Hipkins arrived in Napier in 1922, as one of a number of La Trobe artists brought to New Zealand to improve the teaching of art in the country; other artists who came under the scheme included Robert Nettleton Field, Christopher Perkins and Francis Shurrock. Hipkins took up the position of art teacher at the Napier Technical College, and helped establish the Napier Society of Arts and Crafts in 1923.

During his eight-year stay in Napier, he met the Scottish artist Jenny Campbell.
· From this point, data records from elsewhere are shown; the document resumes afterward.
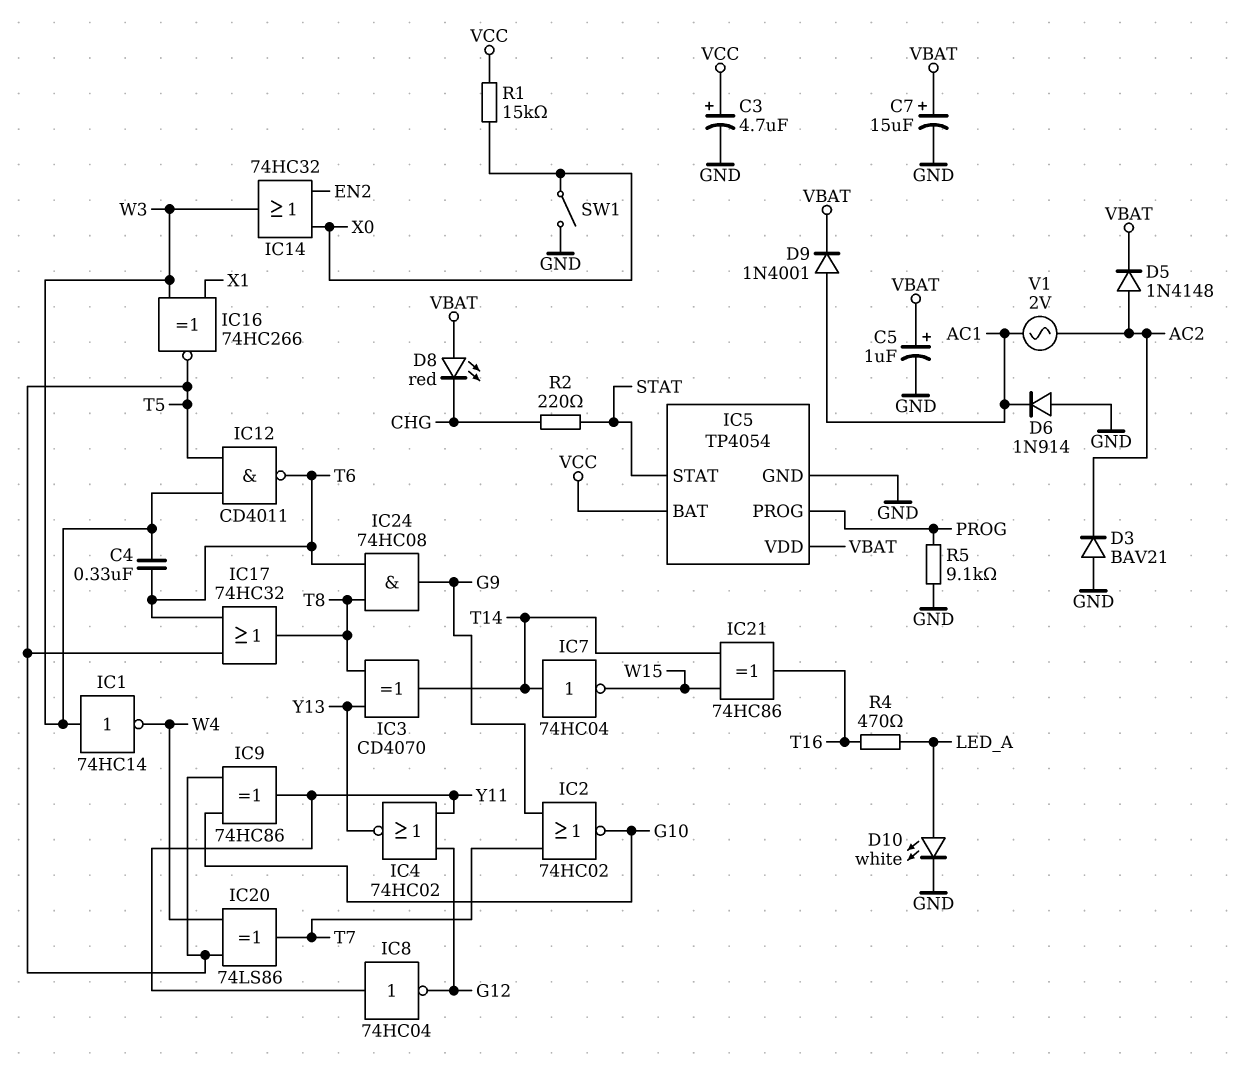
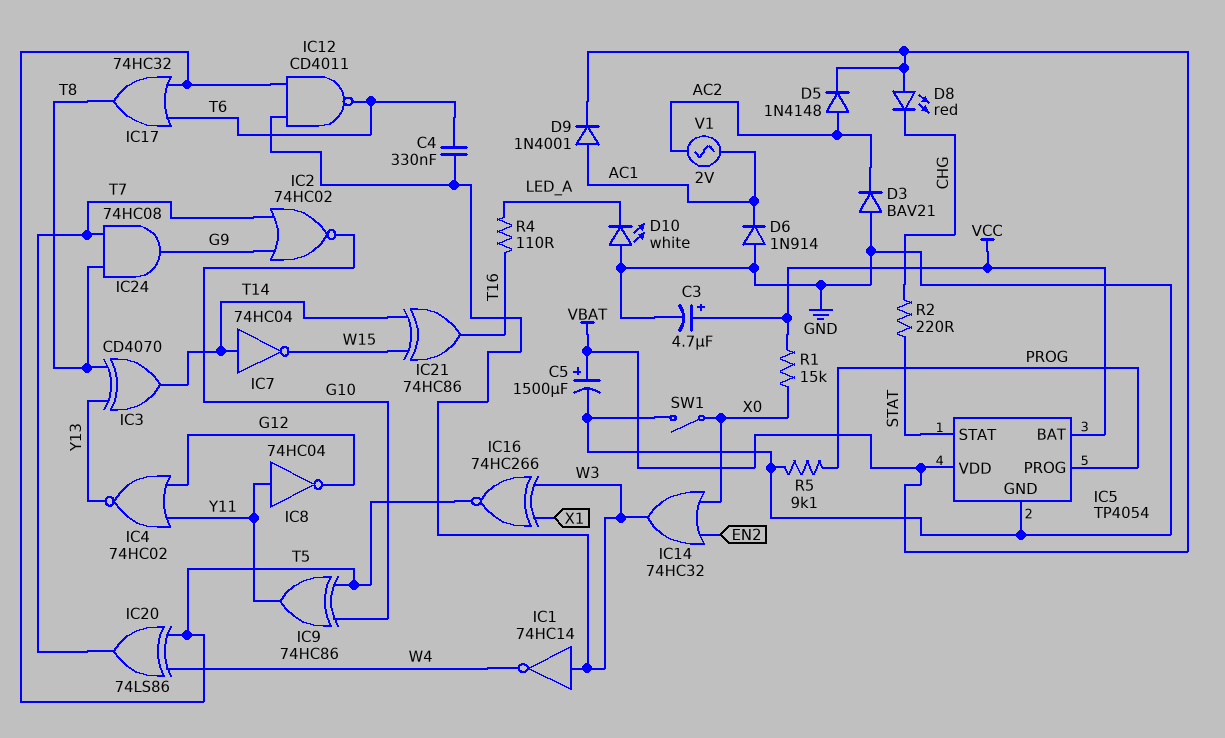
C5: 1uF (plus VBAT, minus GND) -> 1500uF (plus VBAT, minus GND)
C7: 15uF (plus VBAT, minus GND) -> none
D10: LED white (A LED_A, K GND) -> LED white (A GND, K LED_A)
IC24: AND 74HC08 (in T6, in T8, out G9) -> AND 74HC08 (in T7, in T8, out G9)
R4: 470 (LED_A, T16) -> 110 (LED_A, T16)

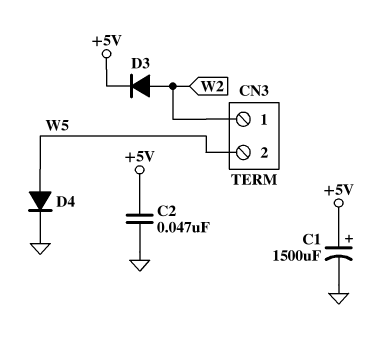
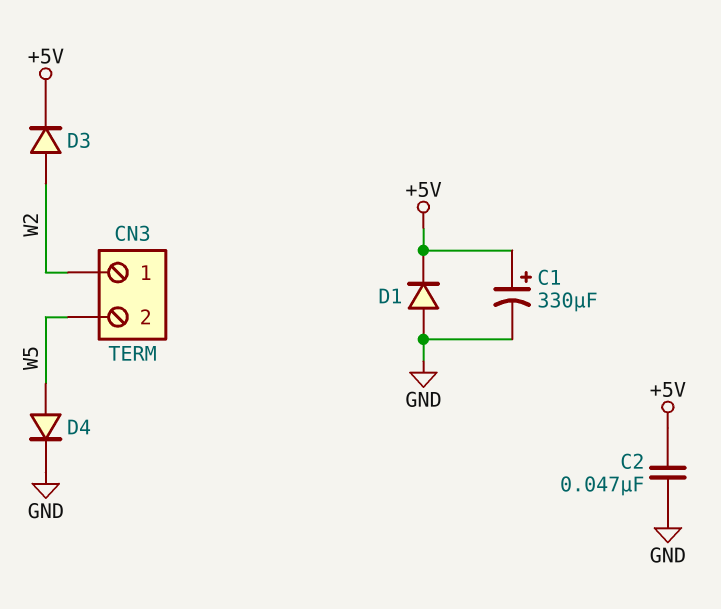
C1: 1500uF (plus +5V, minus GND) -> 330uF (plus +5V, minus GND)
D1: none -> diode (A GND, K +5V)

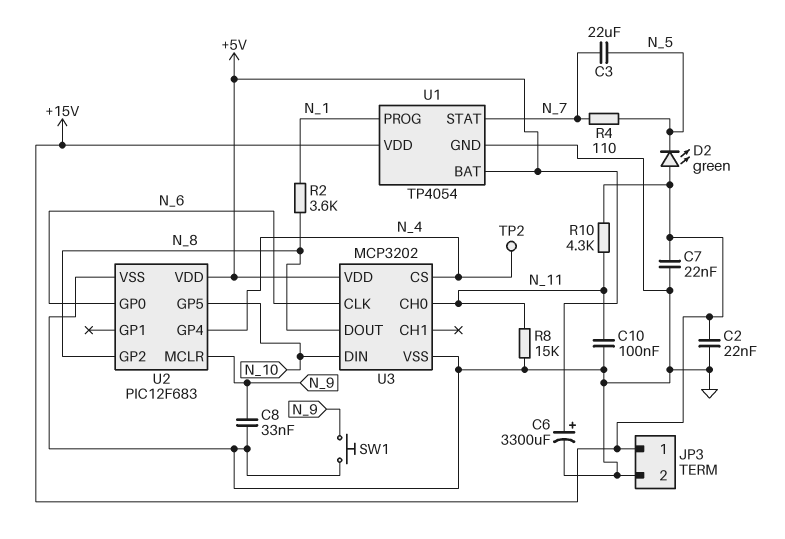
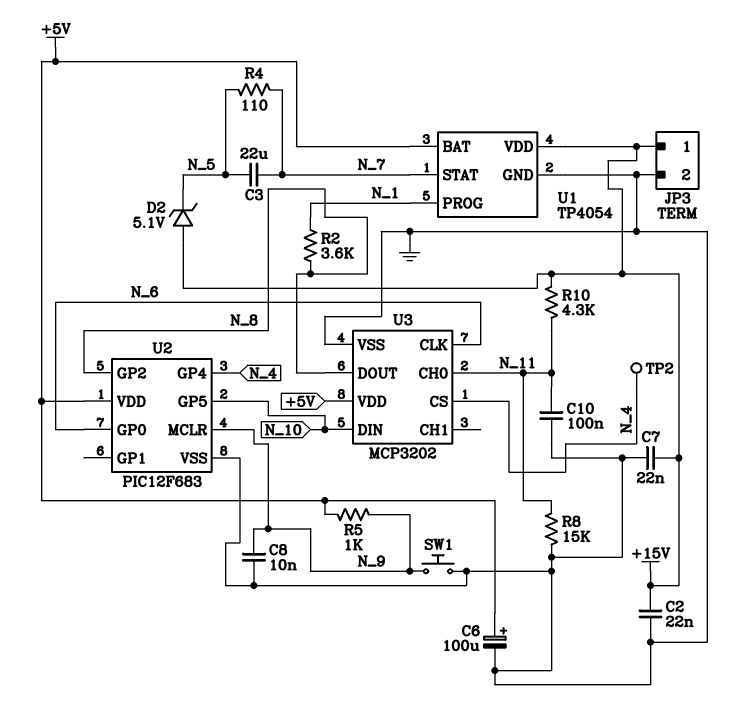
C6: 3300uF (plus +5V, minus GND) -> 100uF (plus +5V, minus GND)
C8: 33nF (GND, N_9) -> 10nF (GND, N_9)
D2: LED green (A +15V, K N_5) -> zener 5.1V (A +15V, K N_5)
R5: none -> 1k (+5V, N_9)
They were married on 5 November, 1924, and together they exhibited works at the New Zealand Academy of Fine Arts in 1927. In 1930, the couple moved to Wellington where Hipkins was appointed as an art teacher at the Technical School of Art. In the wake of the Hawkes Bay Earthquake, which decimated Napier in February 1931, Hipkins returned to the town where he made numerous sketches and began work on Renaissance (1932), one of the more important art works to record the event. Renaissance was exhibited at the National Centennial Exhibition of New Zealand Art in 1940.

Hipkins did not produce a large number of finished works over the course of his life and ill health in his final years, further reduced his output. He died in Wellington on 19 May, 1951.

=== Exhibitions ===
Hipkins exhibited with the:
- Canterbury Society of Arts, 46th Annual Exhibition, Christchurch, 1926
- Canterbury Society of Arts, Christchurch, 1932
- Auckland Society of Arts, 56th Annual Exhibition, 1937.
- The New Zealand Academy for Fine Arts, Wellington, Annual Exhibition, 1939.
- Centennial Exhibition of International and New Zealand Art, 1939–1940, National Art Gallery, Wellington.